**DATA FOR THIS EXERCISE**:

○ ○ ○ ○

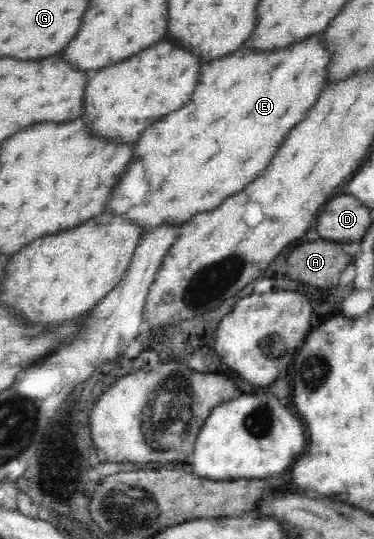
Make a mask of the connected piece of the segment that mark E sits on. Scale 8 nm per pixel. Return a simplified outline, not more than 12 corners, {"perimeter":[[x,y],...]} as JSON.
{"perimeter":[[318,36],[206,62],[108,206],[179,228],[264,174],[326,84]]}

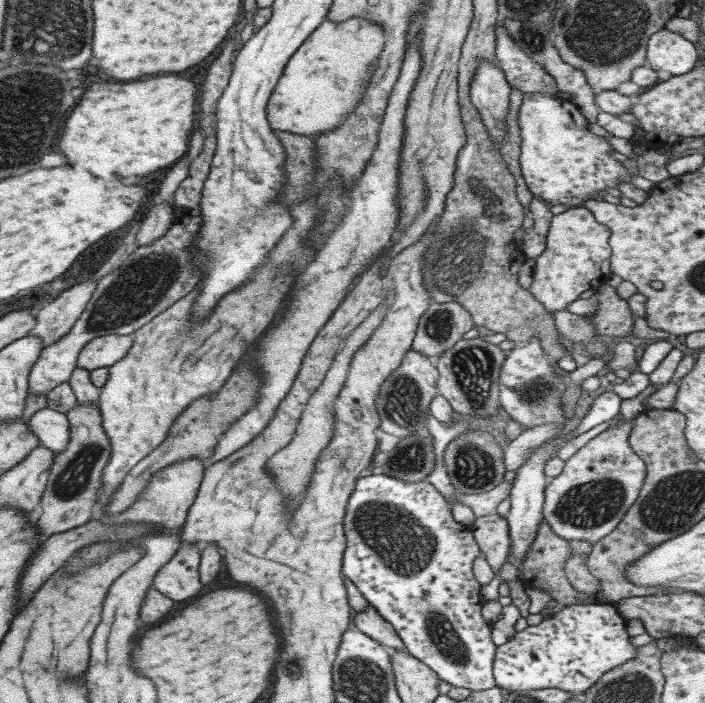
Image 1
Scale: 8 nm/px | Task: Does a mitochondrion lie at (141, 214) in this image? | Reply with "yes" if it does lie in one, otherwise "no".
no

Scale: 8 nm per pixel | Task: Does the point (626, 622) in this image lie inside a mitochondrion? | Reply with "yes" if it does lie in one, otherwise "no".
no

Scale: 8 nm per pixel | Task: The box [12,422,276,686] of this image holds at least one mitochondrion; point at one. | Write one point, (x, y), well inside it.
(72, 481)

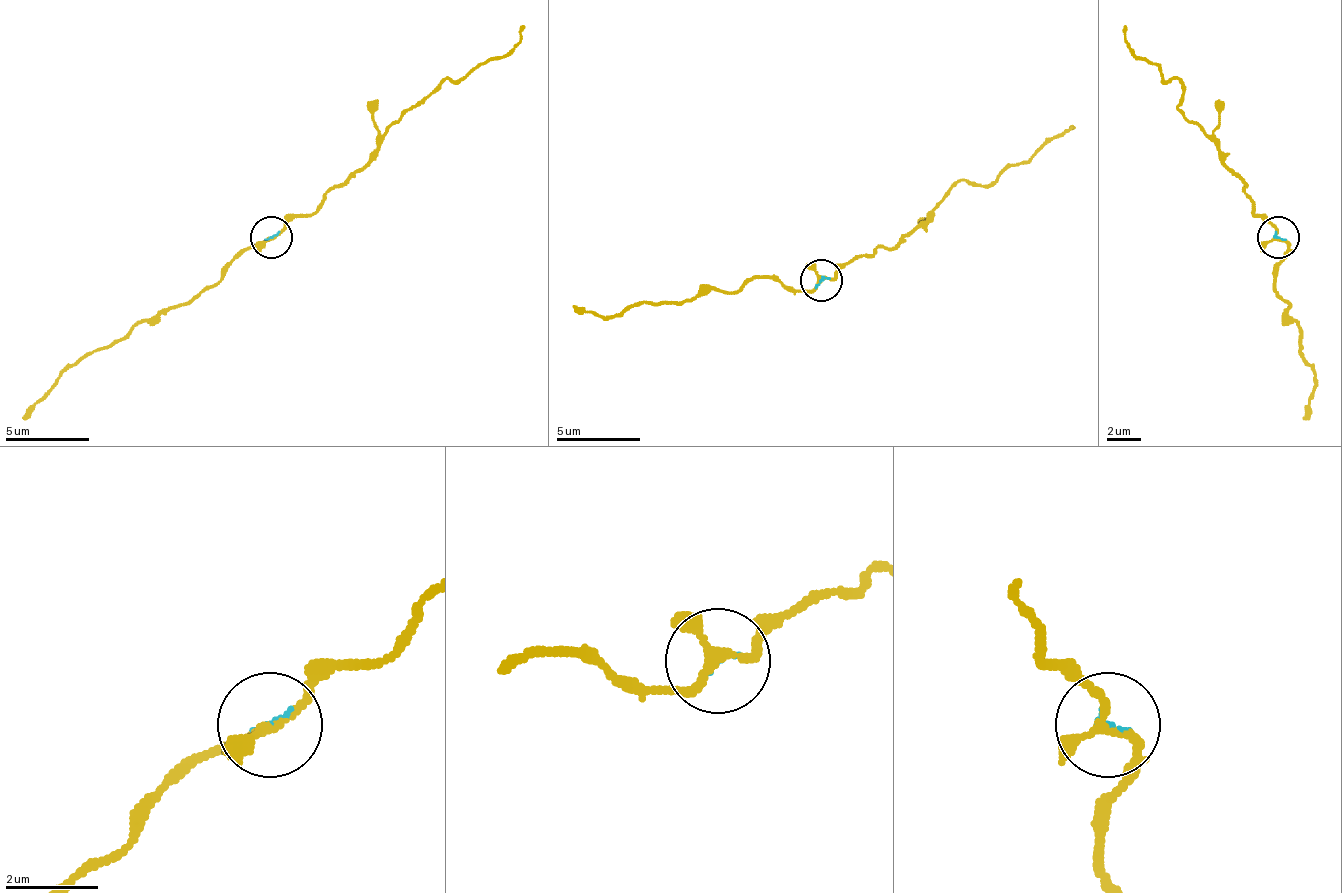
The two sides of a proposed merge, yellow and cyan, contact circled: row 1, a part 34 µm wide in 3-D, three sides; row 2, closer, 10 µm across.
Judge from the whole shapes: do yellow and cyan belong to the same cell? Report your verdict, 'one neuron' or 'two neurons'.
two neurons

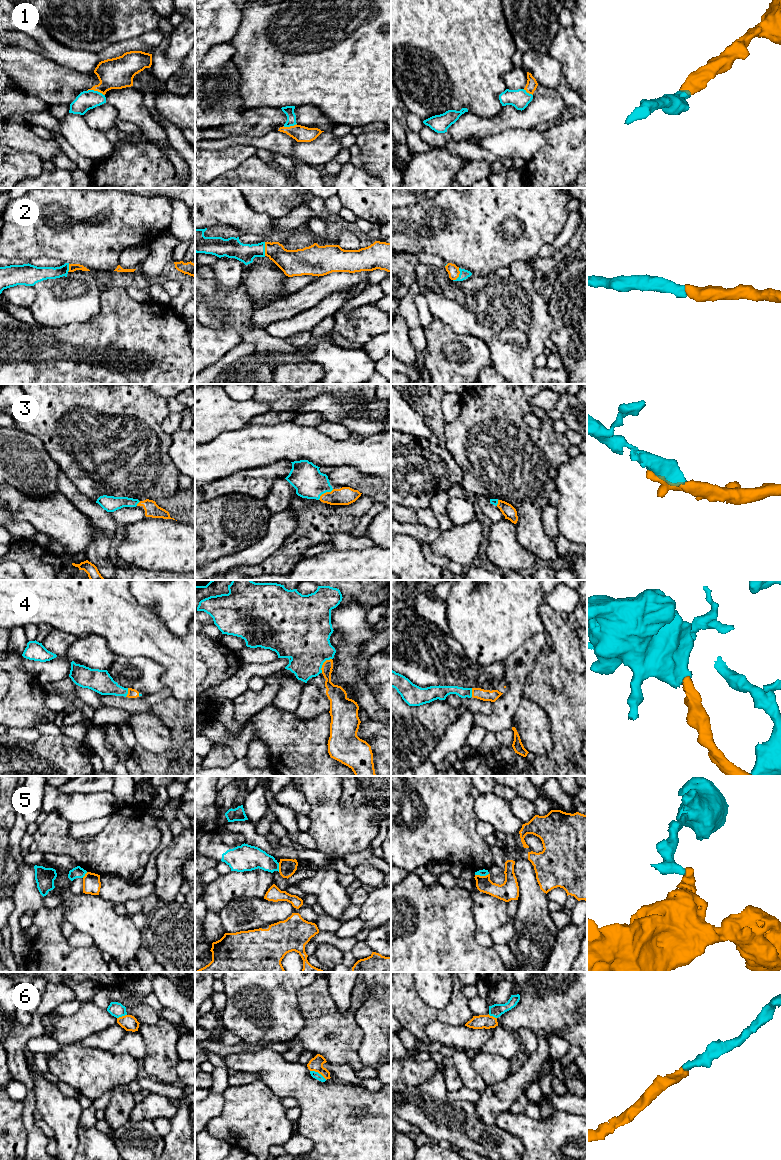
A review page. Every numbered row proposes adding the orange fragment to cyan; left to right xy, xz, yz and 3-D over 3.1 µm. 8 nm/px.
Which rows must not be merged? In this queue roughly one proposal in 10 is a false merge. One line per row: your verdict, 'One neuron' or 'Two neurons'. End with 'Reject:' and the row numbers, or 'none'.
1: One neuron
2: One neuron
3: One neuron
4: One neuron
5: Two neurons
6: One neuron
Reject: 5

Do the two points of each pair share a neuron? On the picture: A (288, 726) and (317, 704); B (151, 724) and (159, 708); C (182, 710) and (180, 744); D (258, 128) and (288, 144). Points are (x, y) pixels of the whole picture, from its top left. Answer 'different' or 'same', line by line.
A: different
B: different
C: same
D: different

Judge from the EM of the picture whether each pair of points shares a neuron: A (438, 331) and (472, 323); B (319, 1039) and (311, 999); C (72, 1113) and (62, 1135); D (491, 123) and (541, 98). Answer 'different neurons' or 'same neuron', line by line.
A: different neurons
B: same neuron
C: same neuron
D: same neuron

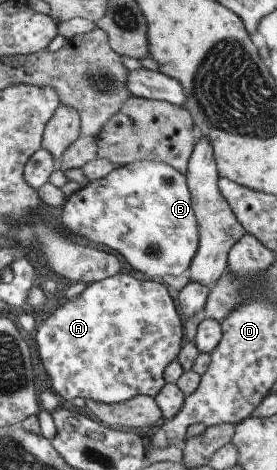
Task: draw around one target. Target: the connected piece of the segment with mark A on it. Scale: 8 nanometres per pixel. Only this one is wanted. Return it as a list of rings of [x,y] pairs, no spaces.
[[[117,272],[115,275],[97,281],[97,283],[91,283],[91,285],[85,286],[80,294],[76,295],[75,298],[67,300],[66,305],[58,306],[56,310],[53,311],[53,314],[49,315],[48,318],[41,323],[39,332],[33,339],[33,343],[39,343],[38,353],[41,363],[45,373],[50,377],[49,385],[51,385],[51,391],[57,395],[59,402],[69,402],[75,399],[75,397],[81,397],[81,399],[93,400],[102,404],[114,404],[124,402],[133,396],[141,394],[151,396],[152,398],[154,397],[165,382],[162,376],[163,370],[171,361],[176,359],[185,337],[183,333],[184,321],[175,310],[175,306],[173,306],[173,301],[171,300],[171,293],[167,292],[165,286],[161,281],[151,279],[139,281],[139,279],[135,279],[135,277],[131,277],[131,275],[127,273]]]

○ ○ ○ ○

**WHAT IS REQUIRED**:
Keep to the lines above from the line with "The two sides" to the line with "A review page.", and set down exactly those, inclusive, with nothing else and every picture left out.

**COMPLETED TASK**:
The two sides of a proposed merge, yellow and cyan, contact circled: row 1, a part 34 µm wide in 3-D, three sides; row 2, closer, 10 µm across.
Judge from the whole shapes: do yellow and cyan belong to the same cell? Report your verdict, 'one neuron' or 'two neurons'.
two neurons

A review page. Every numbered row proposes adding the orange fragment to cyan; left to right xy, xz, yz and 3-D over 3.1 µm. 8 nm/px.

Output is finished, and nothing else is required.